_EXERCISE PROMPT_. Your answer must consist of exactly the lines below, starting with the line with "X90170000Y-59940000D03*" and going on through the line with "X83920000Y-62990000D03*", and nothing else.

[AVAILABLE DATA — start]

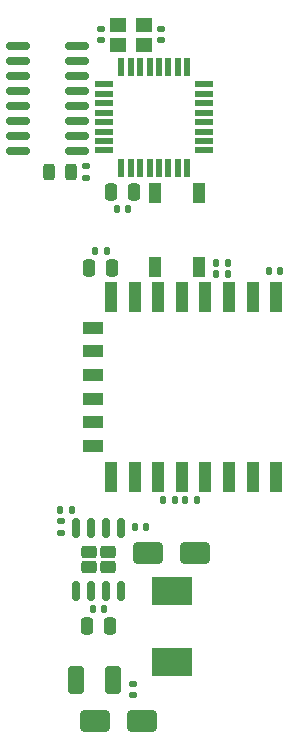
<source format=gtp>
G04 #@! TF.GenerationSoftware,KiCad,Pcbnew,7.0.8*
G04 #@! TF.CreationDate,2023-11-10T01:40:45+01:00*
G04 #@! TF.ProjectId,splitflappcb,73706c69-7466-46c6-9170-7063622e6b69,rev?*
G04 #@! TF.SameCoordinates,Original*
G04 #@! TF.FileFunction,Paste,Top*
G04 #@! TF.FilePolarity,Positive*
%FSLAX46Y46*%
G04 Gerber Fmt 4.6, Leading zero omitted, Abs format (unit mm)*
G04 Created by KiCad (PCBNEW 7.0.8) date 2023-11-10 01:40:45*
%MOMM*%
%LPD*%
G01*
G04 APERTURE LIST*
G04 Aperture macros list*
%AMRoundRect*
0 Rectangle with rounded corners*
0 $1 Rounding radius*
0 $2 $3 $4 $5 $6 $7 $8 $9 X,Y pos of 4 corners*
0 Add a 4 corners polygon primitive as box body*
4,1,4,$2,$3,$4,$5,$6,$7,$8,$9,$2,$3,0*
0 Add four circle primitives for the rounded corners*
1,1,$1+$1,$2,$3*
1,1,$1+$1,$4,$5*
1,1,$1+$1,$6,$7*
1,1,$1+$1,$8,$9*
0 Add four rect primitives between the rounded corners*
20,1,$1+$1,$2,$3,$4,$5,0*
20,1,$1+$1,$4,$5,$6,$7,0*
20,1,$1+$1,$6,$7,$8,$9,0*
20,1,$1+$1,$8,$9,$2,$3,0*%
G04 Aperture macros list end*
%ADD10RoundRect,0.250000X-0.420000X0.275000X-0.420000X-0.275000X0.420000X-0.275000X0.420000X0.275000X0*%
%ADD11RoundRect,0.150000X-0.150000X0.662500X-0.150000X-0.662500X0.150000X-0.662500X0.150000X0.662500X0*%
%ADD12RoundRect,0.140000X0.170000X-0.140000X0.170000X0.140000X-0.170000X0.140000X-0.170000X-0.140000X0*%
%ADD13RoundRect,0.135000X0.185000X-0.135000X0.185000X0.135000X-0.185000X0.135000X-0.185000X-0.135000X0*%
%ADD14RoundRect,0.243750X-0.243750X-0.456250X0.243750X-0.456250X0.243750X0.456250X-0.243750X0.456250X0*%
%ADD15R,1.400000X1.200000*%
%ADD16RoundRect,0.140000X-0.140000X-0.170000X0.140000X-0.170000X0.140000X0.170000X-0.140000X0.170000X0*%
%ADD17RoundRect,0.150000X0.825000X0.150000X-0.825000X0.150000X-0.825000X-0.150000X0.825000X-0.150000X0*%
%ADD18RoundRect,0.140000X0.140000X0.170000X-0.140000X0.170000X-0.140000X-0.170000X0.140000X-0.170000X0*%
%ADD19RoundRect,0.140000X-0.170000X0.140000X-0.170000X-0.140000X0.170000X-0.140000X0.170000X0.140000X0*%
%ADD20RoundRect,0.250000X1.000000X0.650000X-1.000000X0.650000X-1.000000X-0.650000X1.000000X-0.650000X0*%
%ADD21RoundRect,0.135000X-0.135000X-0.185000X0.135000X-0.185000X0.135000X0.185000X-0.135000X0.185000X0*%
%ADD22RoundRect,0.250000X0.412500X0.925000X-0.412500X0.925000X-0.412500X-0.925000X0.412500X-0.925000X0*%
%ADD23R,0.550000X1.600000*%
%ADD24R,1.600000X0.550000*%
%ADD25RoundRect,0.135000X0.135000X0.185000X-0.135000X0.185000X-0.135000X-0.185000X0.135000X-0.185000X0*%
%ADD26R,1.000000X2.500000*%
%ADD27R,1.800000X1.000000*%
%ADD28R,1.100000X1.800000*%
%ADD29RoundRect,0.250000X-0.250000X-0.475000X0.250000X-0.475000X0.250000X0.475000X-0.250000X0.475000X0*%
%ADD30RoundRect,0.250000X0.250000X0.475000X-0.250000X0.475000X-0.250000X-0.475000X0.250000X-0.475000X0*%
%ADD31RoundRect,0.135000X-0.185000X0.135000X-0.185000X-0.135000X0.185000X-0.135000X0.185000X0.135000X0*%
%ADD32R,3.500000X2.350000*%
G04 APERTURE END LIST*
D10*
X84220000Y-101005000D03*
X82620000Y-101005000D03*
X84220000Y-102265000D03*
X82620000Y-102265000D03*
D11*
X85325000Y-98997500D03*
X84055000Y-98997500D03*
X82785000Y-98997500D03*
X81515000Y-98997500D03*
X81515000Y-104272500D03*
X82785000Y-104272500D03*
X84055000Y-104272500D03*
X85325000Y-104272500D03*
D12*
X88750000Y-57670000D03*
X88750000Y-56710000D03*
D13*
X82360000Y-69330000D03*
X82360000Y-68310000D03*
D14*
X79270000Y-68820000D03*
X81145000Y-68820000D03*
D15*
X87290000Y-56340000D03*
X85090000Y-56340000D03*
X85090000Y-58040000D03*
X87290000Y-58040000D03*
D16*
X83190000Y-75500000D03*
X84150000Y-75500000D03*
D17*
X81620000Y-67070000D03*
X81620000Y-65800000D03*
X81620000Y-64530000D03*
X81620000Y-63260000D03*
X81620000Y-61990000D03*
X81620000Y-60720000D03*
X81620000Y-59450000D03*
X81620000Y-58180000D03*
X76670000Y-58180000D03*
X76670000Y-59450000D03*
X76670000Y-60720000D03*
X76670000Y-61990000D03*
X76670000Y-63260000D03*
X76670000Y-64530000D03*
X76670000Y-65800000D03*
X76670000Y-67070000D03*
D18*
X83910000Y-105795000D03*
X82950000Y-105795000D03*
D19*
X86350000Y-112175000D03*
X86350000Y-113135000D03*
D20*
X91620000Y-101075000D03*
X87620000Y-101075000D03*
D21*
X88900000Y-96550000D03*
X89920000Y-96550000D03*
D22*
X84645000Y-111865000D03*
X81570000Y-111865000D03*
D23*
X90970000Y-59940000D03*
X90170000Y-59940000D03*
X89370000Y-59940000D03*
X88570000Y-59940000D03*
X87770000Y-59940000D03*
X86970000Y-59940000D03*
X86170000Y-59940000D03*
X85370000Y-59940000D03*
D24*
X83920000Y-61390000D03*
X83920000Y-62190000D03*
X83920000Y-62990000D03*
X83920000Y-63790000D03*
X83920000Y-64590000D03*
X83920000Y-65390000D03*
X83920000Y-66190000D03*
X83920000Y-66990000D03*
D23*
X85370000Y-68440000D03*
X86170000Y-68440000D03*
X86970000Y-68440000D03*
X87770000Y-68440000D03*
X88570000Y-68440000D03*
X89370000Y-68440000D03*
X90170000Y-68440000D03*
X90970000Y-68440000D03*
D24*
X92420000Y-66990000D03*
X92420000Y-66190000D03*
X92420000Y-65390000D03*
X92420000Y-64590000D03*
X92420000Y-63790000D03*
X92420000Y-62990000D03*
X92420000Y-62190000D03*
X92420000Y-61390000D03*
D20*
X87117500Y-115340000D03*
X83117500Y-115340000D03*
D25*
X81230000Y-97465000D03*
X80210000Y-97465000D03*
D26*
X98500000Y-79400000D03*
X96500000Y-79400000D03*
X94500000Y-79400000D03*
X92500000Y-79400000D03*
X90500000Y-79400000D03*
X88500000Y-79400000D03*
X86500000Y-79400000D03*
X84500000Y-79400000D03*
D27*
X83000000Y-82000000D03*
X83000000Y-84000000D03*
X83000000Y-86000000D03*
X83000000Y-88000000D03*
X83000000Y-90000000D03*
X83000000Y-92000000D03*
D26*
X84500000Y-94600000D03*
X86500000Y-94600000D03*
X88500000Y-94600000D03*
X90500000Y-94600000D03*
X92500000Y-94600000D03*
X94500000Y-94600000D03*
X96500000Y-94600000D03*
X98500000Y-94600000D03*
D21*
X93400000Y-76530000D03*
X94420000Y-76530000D03*
D28*
X91920000Y-70620000D03*
X91920000Y-76820000D03*
X88220000Y-70620000D03*
X88220000Y-76820000D03*
D18*
X98840000Y-77240000D03*
X97880000Y-77240000D03*
X87510000Y-98865000D03*
X86550000Y-98865000D03*
D19*
X83620000Y-56710000D03*
X83620000Y-57670000D03*
D21*
X93400000Y-77480000D03*
X94420000Y-77480000D03*
D25*
X91790000Y-96550000D03*
X90770000Y-96550000D03*
D16*
X84990000Y-71920000D03*
X85950000Y-71920000D03*
D29*
X84530000Y-70470000D03*
X86430000Y-70470000D03*
X82680000Y-76930000D03*
X84580000Y-76930000D03*
D30*
X84380000Y-107245000D03*
X82480000Y-107245000D03*
D31*
X80250000Y-98355000D03*
X80250000Y-99375000D03*
D32*
X89670000Y-104260000D03*
X89670000Y-110310000D03*
M02*

</source>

[AVAILABLE DATA — finish]

_ANSWER SECTION_.
X90170000Y-59940000D03*
X89370000Y-59940000D03*
X88570000Y-59940000D03*
X87770000Y-59940000D03*
X86970000Y-59940000D03*
X86170000Y-59940000D03*
X85370000Y-59940000D03*
D24*
X83920000Y-61390000D03*
X83920000Y-62190000D03*
X83920000Y-62990000D03*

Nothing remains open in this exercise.